Case in point, is a Tylenol tablet worth any more in the hospital than it is on the street? Does it work faster? So why charge a couple of bucks for one tablet that can be had at the pharmacy for 25 tablets? It may be the tip of the iceberg as an example, but I only have so much space.
Let’s move to the corporate types – CEOs.
I understand that someone has to guide the business. Those stockholders expect a decent return on their investments, but at what point does a company cross a line from a decent return to obscene profits?
Most of the industry’s CEOs command a base salary of less than $1 million, and some of them are half that amount. It is the excesses that I take exceptions to.
Aetna’s CEO Mark Bertolini made a base salary of $996,169 in 2014. His entire compensation for that year was $15 million. And that was half of what he made in 2013, which was over $30 million. I guess 2014 was a bad year.
Where are they raking in the cash?
They receive non-equity incentives, stock options in the millions and other minor business considerations, just to name a few.
Cigna’s CEO David Cordani received $14.5 million in the same period; Anthem’s Joseph Swedish hauled in $13.5 million, and Stephen Helmsley of UnitedHealth almost caught Bertolini at $14.9 million. The base salaries of these individuals were all below that of Bertolini.
Now, ask yourself that question again: “Why are health services and insurance so expensive?”
I’m thinking that it’s the mid-level managers and worker bees who are putting in the work and the hours at the different hospitals and offices around the country.
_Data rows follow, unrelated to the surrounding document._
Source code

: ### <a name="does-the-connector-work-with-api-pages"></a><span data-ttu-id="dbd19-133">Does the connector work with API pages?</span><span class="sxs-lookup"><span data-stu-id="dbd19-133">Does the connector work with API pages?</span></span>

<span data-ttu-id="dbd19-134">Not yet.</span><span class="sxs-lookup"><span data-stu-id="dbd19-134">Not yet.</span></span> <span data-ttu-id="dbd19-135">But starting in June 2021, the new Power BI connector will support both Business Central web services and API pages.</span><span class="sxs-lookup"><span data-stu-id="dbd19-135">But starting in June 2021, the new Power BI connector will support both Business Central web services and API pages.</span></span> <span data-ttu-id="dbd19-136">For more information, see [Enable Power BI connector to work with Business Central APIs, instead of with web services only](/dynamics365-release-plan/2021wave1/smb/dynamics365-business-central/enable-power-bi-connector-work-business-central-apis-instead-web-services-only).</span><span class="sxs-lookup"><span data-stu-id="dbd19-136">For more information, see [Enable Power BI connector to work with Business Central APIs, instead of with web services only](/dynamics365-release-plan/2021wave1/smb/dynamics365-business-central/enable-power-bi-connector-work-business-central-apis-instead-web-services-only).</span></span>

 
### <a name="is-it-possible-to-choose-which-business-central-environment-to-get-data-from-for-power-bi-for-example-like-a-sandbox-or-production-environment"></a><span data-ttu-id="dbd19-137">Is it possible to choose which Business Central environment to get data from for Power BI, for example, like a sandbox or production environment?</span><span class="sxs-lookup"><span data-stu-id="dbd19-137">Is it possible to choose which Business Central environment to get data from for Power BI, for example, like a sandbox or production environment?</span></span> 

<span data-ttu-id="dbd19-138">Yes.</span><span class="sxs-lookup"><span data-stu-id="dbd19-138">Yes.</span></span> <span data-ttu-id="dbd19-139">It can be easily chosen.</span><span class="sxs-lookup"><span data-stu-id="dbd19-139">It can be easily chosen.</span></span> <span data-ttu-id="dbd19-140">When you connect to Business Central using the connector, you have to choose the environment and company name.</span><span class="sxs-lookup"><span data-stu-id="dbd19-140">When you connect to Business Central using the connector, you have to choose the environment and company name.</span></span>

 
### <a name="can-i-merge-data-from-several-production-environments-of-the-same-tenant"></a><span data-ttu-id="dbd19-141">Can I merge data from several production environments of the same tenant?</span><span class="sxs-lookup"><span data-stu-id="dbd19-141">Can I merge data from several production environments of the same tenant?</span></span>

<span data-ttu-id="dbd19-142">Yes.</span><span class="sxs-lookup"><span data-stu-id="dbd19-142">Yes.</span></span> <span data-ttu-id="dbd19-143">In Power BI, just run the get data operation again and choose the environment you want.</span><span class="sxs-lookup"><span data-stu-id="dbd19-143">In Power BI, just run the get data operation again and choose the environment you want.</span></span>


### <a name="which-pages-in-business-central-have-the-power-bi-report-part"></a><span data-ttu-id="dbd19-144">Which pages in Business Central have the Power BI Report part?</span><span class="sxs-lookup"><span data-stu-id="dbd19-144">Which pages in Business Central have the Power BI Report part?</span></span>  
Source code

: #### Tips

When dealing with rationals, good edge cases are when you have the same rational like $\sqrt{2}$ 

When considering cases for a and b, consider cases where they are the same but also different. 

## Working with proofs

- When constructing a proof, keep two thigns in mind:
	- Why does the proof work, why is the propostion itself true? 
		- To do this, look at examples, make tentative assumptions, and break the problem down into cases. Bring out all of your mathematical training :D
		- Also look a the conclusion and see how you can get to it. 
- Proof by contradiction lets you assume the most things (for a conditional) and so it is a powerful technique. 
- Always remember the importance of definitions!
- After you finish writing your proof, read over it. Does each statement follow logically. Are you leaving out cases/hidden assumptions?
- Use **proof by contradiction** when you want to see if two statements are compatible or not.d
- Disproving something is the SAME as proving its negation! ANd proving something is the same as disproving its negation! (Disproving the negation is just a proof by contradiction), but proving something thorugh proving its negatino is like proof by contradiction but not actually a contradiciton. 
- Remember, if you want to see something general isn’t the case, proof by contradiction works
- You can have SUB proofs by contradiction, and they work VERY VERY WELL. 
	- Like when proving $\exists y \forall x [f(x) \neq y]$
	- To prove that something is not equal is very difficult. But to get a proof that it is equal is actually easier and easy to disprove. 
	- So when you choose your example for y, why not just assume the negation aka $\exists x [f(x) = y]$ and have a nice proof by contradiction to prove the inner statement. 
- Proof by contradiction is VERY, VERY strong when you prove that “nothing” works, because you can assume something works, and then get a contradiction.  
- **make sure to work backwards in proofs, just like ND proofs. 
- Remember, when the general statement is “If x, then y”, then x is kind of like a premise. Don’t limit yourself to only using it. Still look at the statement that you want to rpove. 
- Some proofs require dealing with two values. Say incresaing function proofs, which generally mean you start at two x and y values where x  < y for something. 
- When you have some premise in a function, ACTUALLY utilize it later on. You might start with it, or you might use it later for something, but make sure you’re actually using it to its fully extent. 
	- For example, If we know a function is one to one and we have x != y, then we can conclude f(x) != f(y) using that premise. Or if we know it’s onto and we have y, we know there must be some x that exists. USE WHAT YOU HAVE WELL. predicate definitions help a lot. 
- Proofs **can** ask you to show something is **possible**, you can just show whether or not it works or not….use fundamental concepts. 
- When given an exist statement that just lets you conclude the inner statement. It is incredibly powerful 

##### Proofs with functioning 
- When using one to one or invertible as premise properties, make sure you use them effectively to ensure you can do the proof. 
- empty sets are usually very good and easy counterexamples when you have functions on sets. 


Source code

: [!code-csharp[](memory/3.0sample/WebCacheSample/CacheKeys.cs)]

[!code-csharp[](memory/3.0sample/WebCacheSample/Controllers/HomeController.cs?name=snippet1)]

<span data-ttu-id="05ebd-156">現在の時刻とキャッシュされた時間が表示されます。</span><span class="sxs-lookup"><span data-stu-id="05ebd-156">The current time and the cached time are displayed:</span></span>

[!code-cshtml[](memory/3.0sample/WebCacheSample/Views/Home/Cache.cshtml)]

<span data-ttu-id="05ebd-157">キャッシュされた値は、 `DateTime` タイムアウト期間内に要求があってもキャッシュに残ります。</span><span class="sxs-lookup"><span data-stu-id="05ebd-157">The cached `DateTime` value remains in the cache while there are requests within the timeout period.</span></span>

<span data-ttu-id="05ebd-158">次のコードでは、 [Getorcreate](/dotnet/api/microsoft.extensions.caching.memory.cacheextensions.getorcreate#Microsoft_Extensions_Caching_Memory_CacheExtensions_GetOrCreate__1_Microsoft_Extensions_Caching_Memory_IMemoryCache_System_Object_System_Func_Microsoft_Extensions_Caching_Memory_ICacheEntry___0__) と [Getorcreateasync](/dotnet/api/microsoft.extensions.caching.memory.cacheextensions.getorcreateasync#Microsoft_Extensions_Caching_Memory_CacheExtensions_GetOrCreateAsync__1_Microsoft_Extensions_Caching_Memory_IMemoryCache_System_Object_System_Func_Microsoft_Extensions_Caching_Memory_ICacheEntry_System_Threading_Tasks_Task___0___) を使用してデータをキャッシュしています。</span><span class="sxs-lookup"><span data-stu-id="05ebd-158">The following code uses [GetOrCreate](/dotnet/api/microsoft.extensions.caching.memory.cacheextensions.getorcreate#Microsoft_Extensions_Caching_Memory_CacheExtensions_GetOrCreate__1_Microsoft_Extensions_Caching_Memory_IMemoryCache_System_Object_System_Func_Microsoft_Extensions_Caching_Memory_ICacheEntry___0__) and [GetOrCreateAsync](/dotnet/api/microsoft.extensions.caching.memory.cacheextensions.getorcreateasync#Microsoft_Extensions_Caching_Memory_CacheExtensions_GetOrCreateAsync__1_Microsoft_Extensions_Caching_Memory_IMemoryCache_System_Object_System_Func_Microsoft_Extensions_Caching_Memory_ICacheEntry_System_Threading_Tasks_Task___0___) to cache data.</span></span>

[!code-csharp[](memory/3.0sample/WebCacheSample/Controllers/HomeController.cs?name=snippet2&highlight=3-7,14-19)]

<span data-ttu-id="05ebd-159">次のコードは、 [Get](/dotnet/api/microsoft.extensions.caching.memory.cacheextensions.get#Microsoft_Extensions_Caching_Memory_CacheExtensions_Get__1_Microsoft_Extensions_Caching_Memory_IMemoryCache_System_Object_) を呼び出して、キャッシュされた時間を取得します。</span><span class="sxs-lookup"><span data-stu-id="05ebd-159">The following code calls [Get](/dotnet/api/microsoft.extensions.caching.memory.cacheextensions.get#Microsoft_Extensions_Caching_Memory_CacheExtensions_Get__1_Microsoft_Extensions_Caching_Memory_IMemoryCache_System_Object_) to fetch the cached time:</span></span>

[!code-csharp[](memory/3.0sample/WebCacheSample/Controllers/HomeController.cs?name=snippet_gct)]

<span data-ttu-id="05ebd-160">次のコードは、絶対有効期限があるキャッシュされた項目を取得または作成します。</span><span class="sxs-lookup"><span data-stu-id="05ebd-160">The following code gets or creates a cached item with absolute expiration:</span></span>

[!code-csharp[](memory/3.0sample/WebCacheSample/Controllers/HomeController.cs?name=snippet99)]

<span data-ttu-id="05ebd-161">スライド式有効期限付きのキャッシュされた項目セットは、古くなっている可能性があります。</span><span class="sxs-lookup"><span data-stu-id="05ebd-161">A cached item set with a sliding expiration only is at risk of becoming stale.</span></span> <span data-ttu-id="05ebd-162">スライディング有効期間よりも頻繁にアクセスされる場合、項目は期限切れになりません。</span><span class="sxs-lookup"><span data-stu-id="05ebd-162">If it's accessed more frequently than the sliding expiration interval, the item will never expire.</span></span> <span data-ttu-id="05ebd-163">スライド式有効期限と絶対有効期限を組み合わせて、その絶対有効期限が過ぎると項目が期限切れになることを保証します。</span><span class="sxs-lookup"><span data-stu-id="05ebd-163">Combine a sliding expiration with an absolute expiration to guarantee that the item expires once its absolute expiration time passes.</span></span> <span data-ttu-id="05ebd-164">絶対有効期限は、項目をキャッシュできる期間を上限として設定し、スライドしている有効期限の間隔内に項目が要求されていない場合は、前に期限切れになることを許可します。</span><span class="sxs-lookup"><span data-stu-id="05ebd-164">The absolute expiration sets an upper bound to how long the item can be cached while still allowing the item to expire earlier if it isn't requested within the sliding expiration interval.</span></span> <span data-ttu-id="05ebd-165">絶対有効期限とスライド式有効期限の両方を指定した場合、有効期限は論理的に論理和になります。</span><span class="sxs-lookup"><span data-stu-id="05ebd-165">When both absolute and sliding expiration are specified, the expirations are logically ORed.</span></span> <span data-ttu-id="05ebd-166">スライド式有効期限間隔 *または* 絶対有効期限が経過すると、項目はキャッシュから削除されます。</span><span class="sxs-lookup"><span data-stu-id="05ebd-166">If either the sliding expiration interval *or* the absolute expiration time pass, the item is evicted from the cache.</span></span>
They are driving someone’s plan for all of this.
I certainly hope those same people are getting some kind of profit-sharing plan.
I’m going to toss this out here and see what happens.
Can’t that ‘service industry’ cut that billion-dollar profit margin by some ‘sane’ percentage and accomplish a better level of service; at a more cost-effective, consumer-friendly price?
I am disconnected from this philosophy that someone who makes that kind of money each year somehow needs to make more; and at the expense of someone’s health in the process.
I apply the same logic to entertainers and sports figures, but that’s another column.
What does one do with ‘THAT’ kind of money?
If someone would apply that same thinking to the Veteran’s Hospital system around the country, they would be receiving the care they require; there would be no waiting lists; some of them wouldn’t be dying waiting for the care they need, and there wouldn’t be a large portion of the homeless, living on the streets. (I digress, this is another column, too.)
The largest health care companies (circa 2014) are going to or have already jumped ship in the ACA marketplace saying they are losing money.
Remember, these companies made anywhere from $22 billion to $101 billion in the industry and they are complaining that they are not making enough money.
I’m going to close with this. This situation brings to mind the scripture saying about a camel and the eye of a needle. I’m sure you know what I’m alluding to in the situation.
We need more human compassion for everyone in America. There has to be a starting point.
That’s all I have Henderson. See ya in the funny papers.
Editor’s Note: Since penning the original column, the money numbers have waffled just a little bit, but not to the point of redoing those numbers here. They are still in the ridiculous range.